As republican rants go, it’s one of the least convincing I’ve read.
I wonder if the title of the article, ‘Prince William and Prince Harry are a gift to republicans’ has been picked by an editor as the most attention-grabbing point, contrary to Gold’s intentions. If it was meant to be her main argument, it reveals its weakness by the fact it only appears in the last paragraph (discounting the summary) of a six paragraph article. Most of what she says in it is pretty unconvincing too.
“Harry is known primarily for inheriting the jocular racism of his grandfather.”
I reckon he’s known primarily for his military service, which most people seem to agree shows him being courageous, down-to-earth, willing to make the same risks and sacrifices as many ordinary citizens of the nation, and determined to make his own way in the world, on his own merits.
“William just seems desperately unhappy, an anxious sacrifice too befuddled by his destiny to grasp its needs or meaning.”
This is a clear case of the author reading her own prejudices into a situation she knows nothing about.
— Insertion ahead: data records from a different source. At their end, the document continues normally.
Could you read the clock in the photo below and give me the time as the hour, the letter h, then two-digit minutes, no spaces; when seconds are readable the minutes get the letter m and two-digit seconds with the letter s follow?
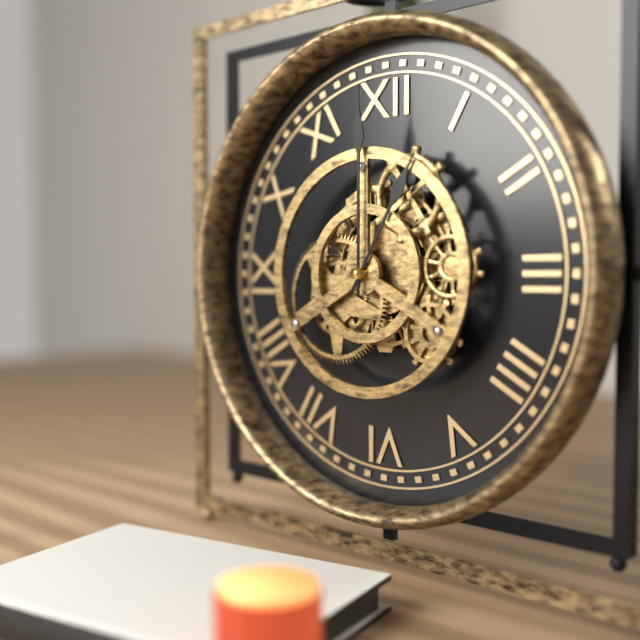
1h00
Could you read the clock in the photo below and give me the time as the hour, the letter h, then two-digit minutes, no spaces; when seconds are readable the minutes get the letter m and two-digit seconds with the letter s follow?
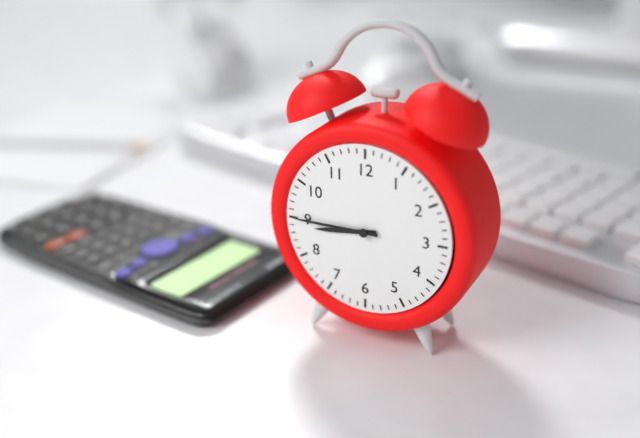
8h45
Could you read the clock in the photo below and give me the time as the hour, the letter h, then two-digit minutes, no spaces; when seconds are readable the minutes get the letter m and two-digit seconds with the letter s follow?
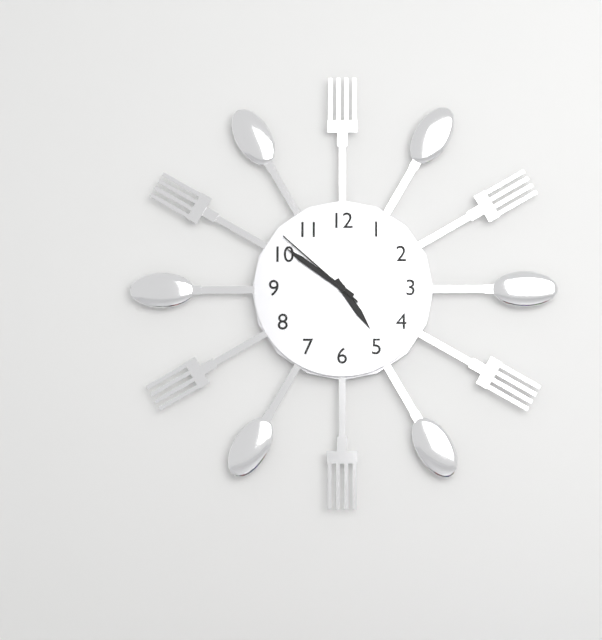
4h51m52s
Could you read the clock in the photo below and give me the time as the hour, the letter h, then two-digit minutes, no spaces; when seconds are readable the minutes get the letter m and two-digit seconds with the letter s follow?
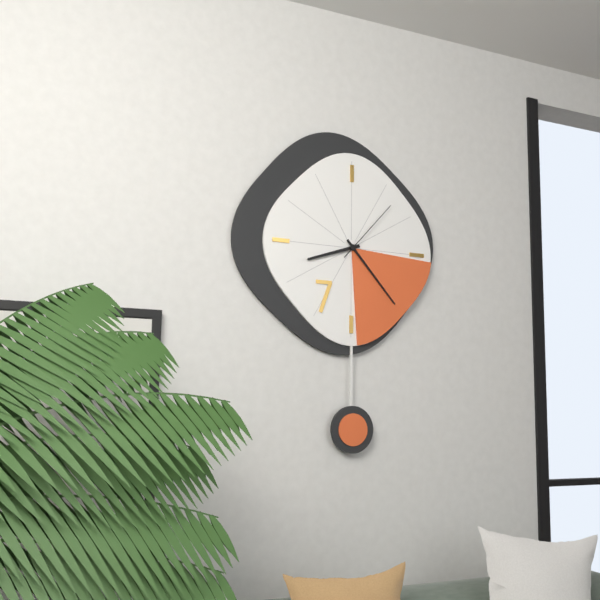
8h23m07s
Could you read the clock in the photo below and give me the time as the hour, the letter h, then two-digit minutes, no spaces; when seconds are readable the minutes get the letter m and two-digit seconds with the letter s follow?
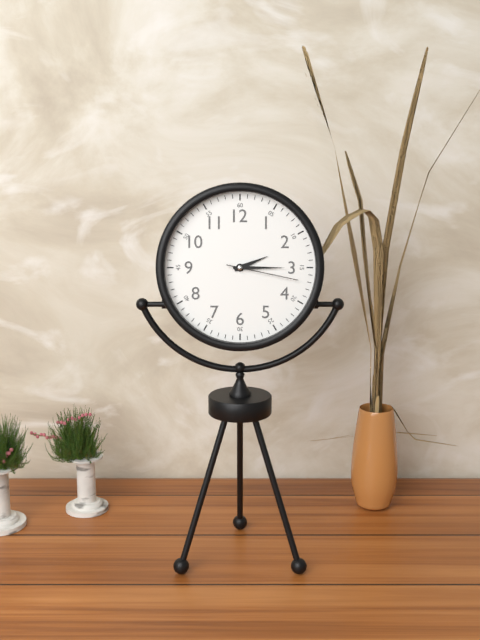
2h15m17s
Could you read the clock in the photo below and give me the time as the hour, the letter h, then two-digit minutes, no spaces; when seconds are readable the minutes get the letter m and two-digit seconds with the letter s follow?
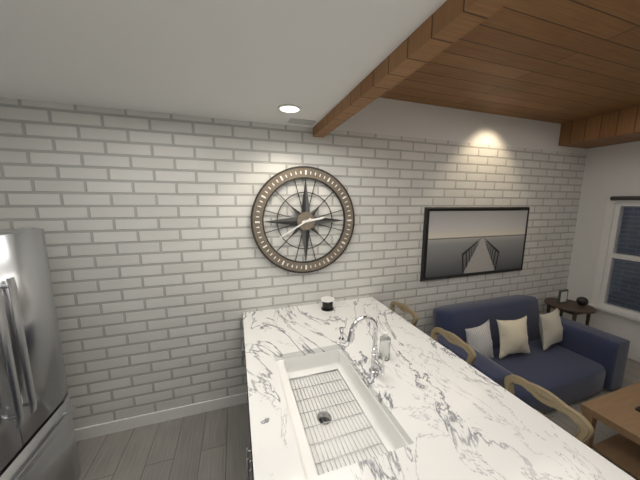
2h40
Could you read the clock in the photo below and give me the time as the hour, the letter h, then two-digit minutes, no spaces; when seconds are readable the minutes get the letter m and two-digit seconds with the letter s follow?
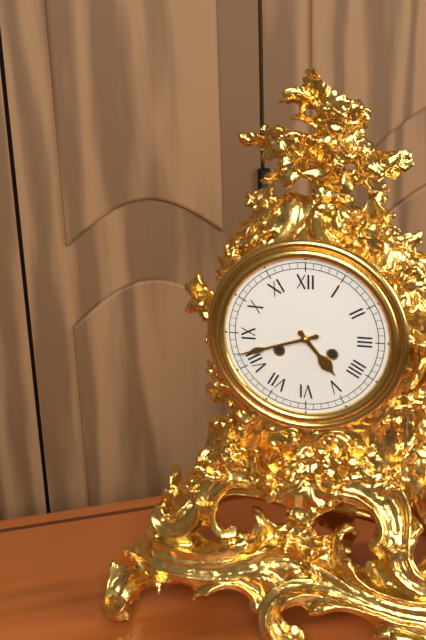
4h42
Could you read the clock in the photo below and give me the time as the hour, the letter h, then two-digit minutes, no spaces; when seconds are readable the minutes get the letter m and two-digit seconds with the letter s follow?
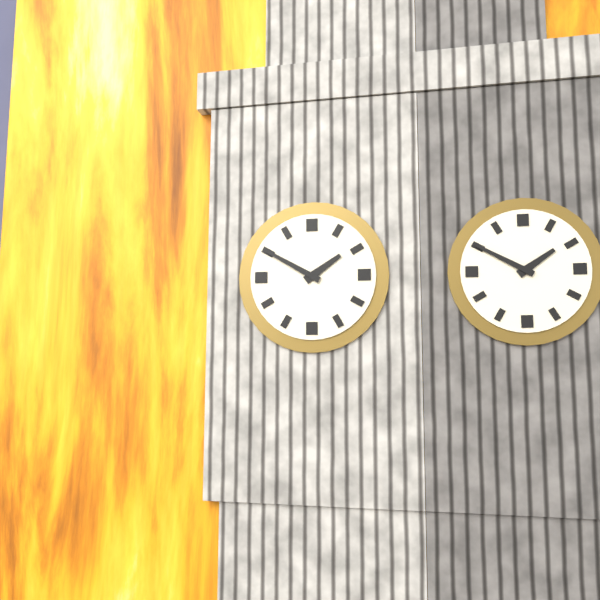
1h50
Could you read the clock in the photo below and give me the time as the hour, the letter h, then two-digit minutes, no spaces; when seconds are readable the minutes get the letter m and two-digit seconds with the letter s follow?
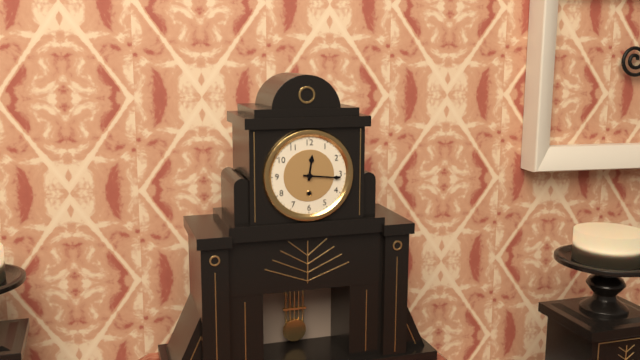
12h16
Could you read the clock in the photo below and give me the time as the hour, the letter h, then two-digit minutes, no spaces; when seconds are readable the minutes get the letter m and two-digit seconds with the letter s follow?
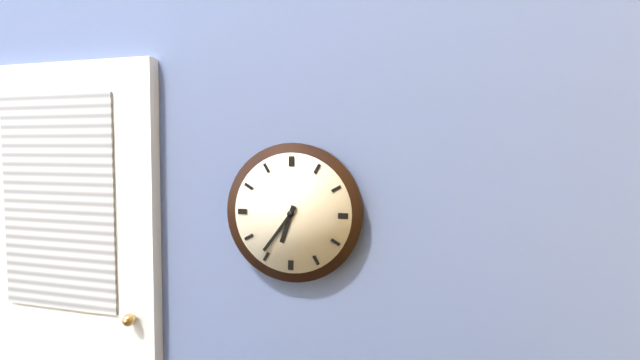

How can she possibly know William is desperately unhappy? He’s never appeared in the slightest bit unhappy or uneasy in his public appearances. Every other commentator has talked about how confident and relaxed he is in his place and duties, compared to his father, and how positive it was that he married someone he chose for love, not the catastrophic arranged dynastic pairing of his parents.
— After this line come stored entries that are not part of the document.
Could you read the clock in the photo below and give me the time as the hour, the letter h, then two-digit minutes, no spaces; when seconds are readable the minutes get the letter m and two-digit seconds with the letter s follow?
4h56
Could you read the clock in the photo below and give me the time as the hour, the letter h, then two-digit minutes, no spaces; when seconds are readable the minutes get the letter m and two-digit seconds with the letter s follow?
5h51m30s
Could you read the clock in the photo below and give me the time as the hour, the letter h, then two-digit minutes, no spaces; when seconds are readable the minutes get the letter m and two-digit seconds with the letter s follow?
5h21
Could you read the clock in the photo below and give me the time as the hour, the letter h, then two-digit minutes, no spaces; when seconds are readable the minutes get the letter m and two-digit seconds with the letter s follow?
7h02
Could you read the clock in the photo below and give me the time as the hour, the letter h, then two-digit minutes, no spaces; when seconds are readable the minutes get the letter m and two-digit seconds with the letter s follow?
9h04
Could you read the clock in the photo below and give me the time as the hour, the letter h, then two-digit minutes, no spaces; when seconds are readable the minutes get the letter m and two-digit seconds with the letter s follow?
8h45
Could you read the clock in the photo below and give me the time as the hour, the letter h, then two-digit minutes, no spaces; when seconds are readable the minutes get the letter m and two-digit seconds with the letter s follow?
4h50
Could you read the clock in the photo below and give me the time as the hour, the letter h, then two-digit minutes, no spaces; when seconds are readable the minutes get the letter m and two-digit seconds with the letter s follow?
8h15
A while ago I won a copy of Diana – In The Name Of Love in a raffle at the Bethnal Green Working Men’s Club, and although you could almost see the hipster irony dripping off it, I actually popped it in a DVD player and watched it. Desperate unhappiness can be seen, almost crying out in the awkward public appearances of Charles and Diana, such as the engagement announcement. At the time of Prince William’s engagement to Catherine Middleton, there was much comment on the striking difference between Charles’ infamous “whatever in love means” comment, and the genuine love and happiness apparent in the younger couple.
“We read of… £250,000 dresses”
I presume this is referring to the wedding dress, and aside from the fact that £250,000 is a completely unsubstantiated and officially denied figure, we certainly don’t read of £250,000 dresses, plural. It’s a deliberate journalistic obfuscation to hide the weakness of Gold’s argument. In fact the Duchess of Cambridge is if anything renowned for the thriftiness of her fashion sense, buying high street brands and reusing them on numerous occasions.
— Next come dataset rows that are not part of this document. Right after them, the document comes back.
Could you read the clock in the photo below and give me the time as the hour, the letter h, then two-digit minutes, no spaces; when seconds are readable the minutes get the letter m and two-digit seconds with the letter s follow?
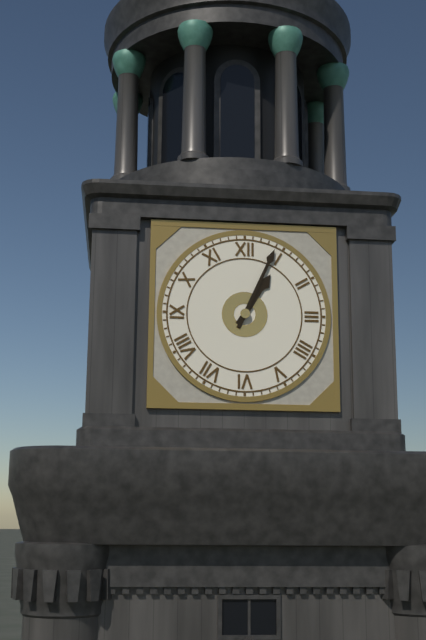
1h04
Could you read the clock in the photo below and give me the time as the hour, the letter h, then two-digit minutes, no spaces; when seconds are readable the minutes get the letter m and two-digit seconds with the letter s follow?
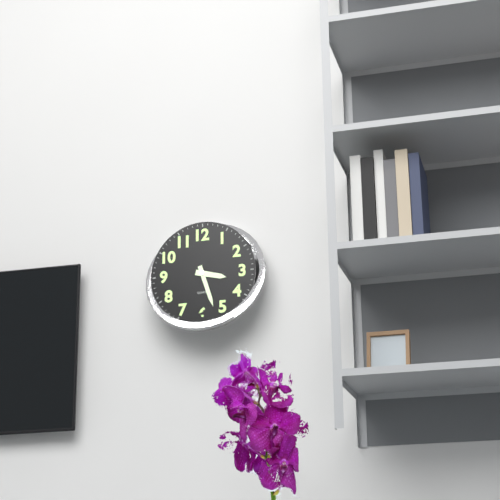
3h27
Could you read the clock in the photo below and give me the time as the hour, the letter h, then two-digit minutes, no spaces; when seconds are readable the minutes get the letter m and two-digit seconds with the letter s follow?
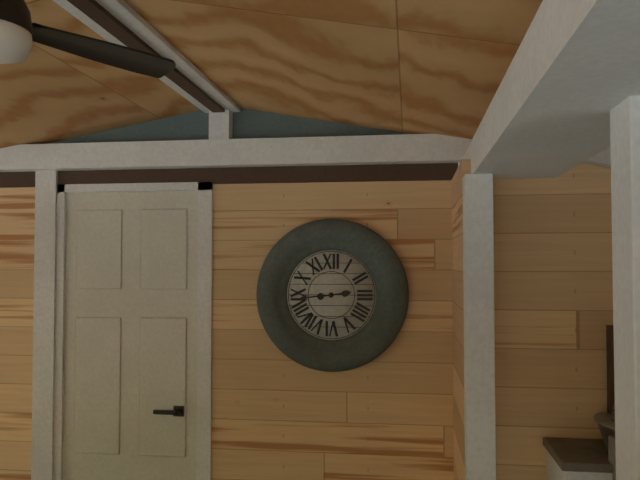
2h44
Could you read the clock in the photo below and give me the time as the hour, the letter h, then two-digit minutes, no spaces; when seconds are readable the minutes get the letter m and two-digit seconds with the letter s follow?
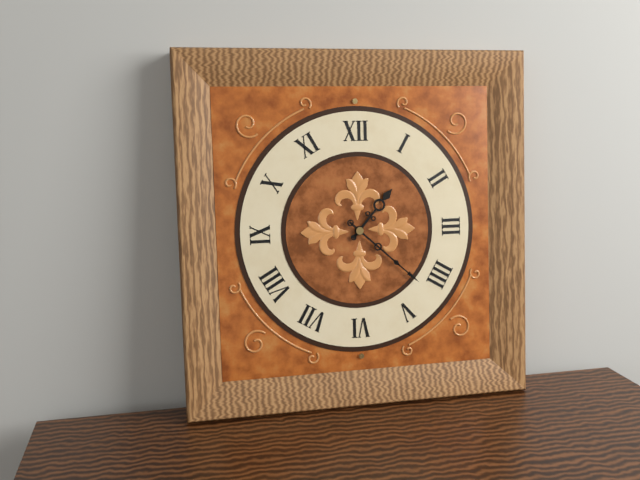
1h22
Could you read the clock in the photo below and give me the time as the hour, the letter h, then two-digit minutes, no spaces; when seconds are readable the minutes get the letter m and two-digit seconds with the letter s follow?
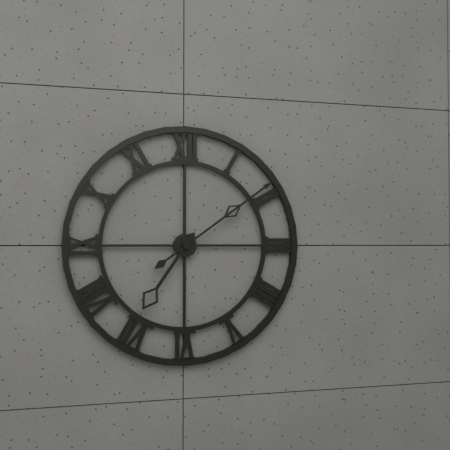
7h09
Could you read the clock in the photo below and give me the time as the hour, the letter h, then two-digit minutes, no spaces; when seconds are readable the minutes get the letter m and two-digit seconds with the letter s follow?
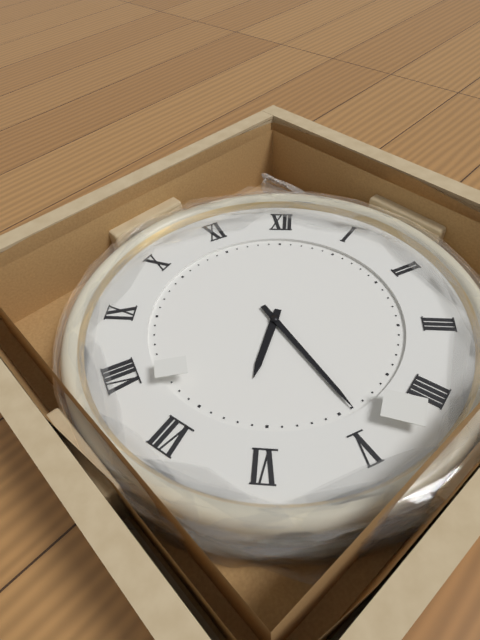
6h24
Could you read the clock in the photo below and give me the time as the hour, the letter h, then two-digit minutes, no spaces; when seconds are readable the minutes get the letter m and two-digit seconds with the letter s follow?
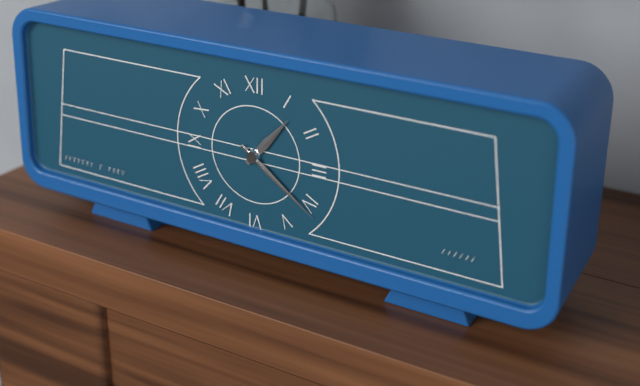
1h21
“We read of £4,000-a-night hotel suites… This is the wages of unthinking entitlement”
I presume this refers to Harry in Vegas. I don’t know the funding details of that holiday (and nor does Gold), but even if he’d paid for it all himself (though it seems more likely that a suite would be split between the several people staying in it) it’s within the scope of a single young Army officer who wants to splash out before he goes on tour. It’s not the wages of unthinking entitlement, it’s the wages of an Army Captain.
“Last Saturday the princes attended a wedding; an RAF Sea King appeared and circled the castle. (The Ministry of Defence said there was no detour.) This is not forgivable expenditure.”
Again, this isn’t blasé royal opulence; it’s typical forces shenanigans, and with good precedent. On an exercise at Sandhurst, one of the female officer cadets in my company had a pizza delivered by her helicopter pilot boyfriend. And the official statements denying any burden on the taxpayer are in these cases plausible, since pilots have to do regular, and usually pretty boring, training flights to stay current and qualified – giving them plenty of scope to drop off pizza, or buzz a wedding, at no extra cost.
Rather than attacking the near-universally loved Princes, and coming off looking pretty unpleasant in contrast, Gold would have done better focusing on the embarrassment of Charles as King, which she touches on, but which Christopher Hitchens did far more effectively in the same newspaper over a decade ago. But I can hardly criticise her for failing to argue as well as Hitchens. We can all aspire to such heights. Neither of us are ever likely to reach them.